In the end it turned out to be a bad ground connection. The instructions tell you to hook up the ground wire to an engine ground. I connected it to the water neck. After all it is aluminum and connected to the block. After talking to Joel he asked me to check the ground. Not only did I check it, I took it off and connected it to the same ground as the starter ground. That fixed the problem.

Back to the dyno.

This time at Livengood Motorsports, Ron from Bazzaz was actually on site with the Tucker Rocky representative to show Brian how to install a complete Bazzaz system and tune it on the Dyno.

Bazzaz also has a Traction control unit and a quick shift unit along with the fuel management unit. Just so you know, you cannot add these units on the bike at a later time. If you buy the Fi unit and want the TC unit you are not going to be able to do it. So before you run out and get one, figure out what you want or think you are going to end up using later on down the road.

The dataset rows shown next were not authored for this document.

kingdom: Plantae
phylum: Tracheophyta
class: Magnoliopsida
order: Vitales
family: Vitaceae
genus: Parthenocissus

On the dyno Ron took a Suzuki GSX600R with the complete system mounted and ran it through the throttle percentages. Ron set the software for a 13.0:1 A/F. in 20 minutes they had a base map. He also mentioned that this was not developed as a closed loop system for two reasons. One, so that people with dynos still had business. This unit still requires its base map to be made on a dyno and checked. The second reason is in case something goes wrong, if an O2 sensor fails or the unit itself goes down, it will not run the motor into a lean situation.

All the units also have the ability to store 2 maps; one could be for motor only the other for NO2 or extra boost. All you have to do is connect a switch to the already provided connection on the Bazzaz wiring harness and you are ready to go. Trim for each gear is possible by raising the percentage, it will apply that percentage to the base map when you change to that gear.

You also have the ability to manually make adjustments to the map as on a Power Commander. You can also cut and paste sections of the map to apply to one already made. For instance, if you only want to take the recommended adjustments in the 100% throttle range, you only have to highlight all of them and apply them to your existing map. The rest of the map stays as it was.

Ron also showed us how you could adjust fuel trim for gear positions. He also showed us how with the quickshift module you could set the individual kill times for each gear. In the lower gears you want longer kill times, as you get to the higher gears you can shorten them in increments of 5 milliseconds.

He also explained how to set the traction control. This is more targeted to road racing than drag racing. The unit looks at RPM spikes and shuts down individual cylinders on the engine until it comes back under control. There are no wheel sensors used. Ron informed us many an engine was destroyed in the process of perfecting this. Brian called it good old-fashioned R and D, “Research and Destruction”. One thing to remember for any of you drag racers thinking of using the traction control, IT DOES NOT STOP THE FRONT END FROM COMING UP.

Currently the Bazzaz units do not offer ignition timing, although it is something they are working on.

Finally we put my bike on the dyno and ran it through the paces. 30 minutes later I had a map set with 12.9:1 in the 0 to 30% range up to 6K rpm and a 11.8:1 A/F in the 30 to 100% up to 11K rpm range.

Now when I am at the track before each run I can set the unit to “self mapping” and see what changes are required due to weather or altitude. No guess work required.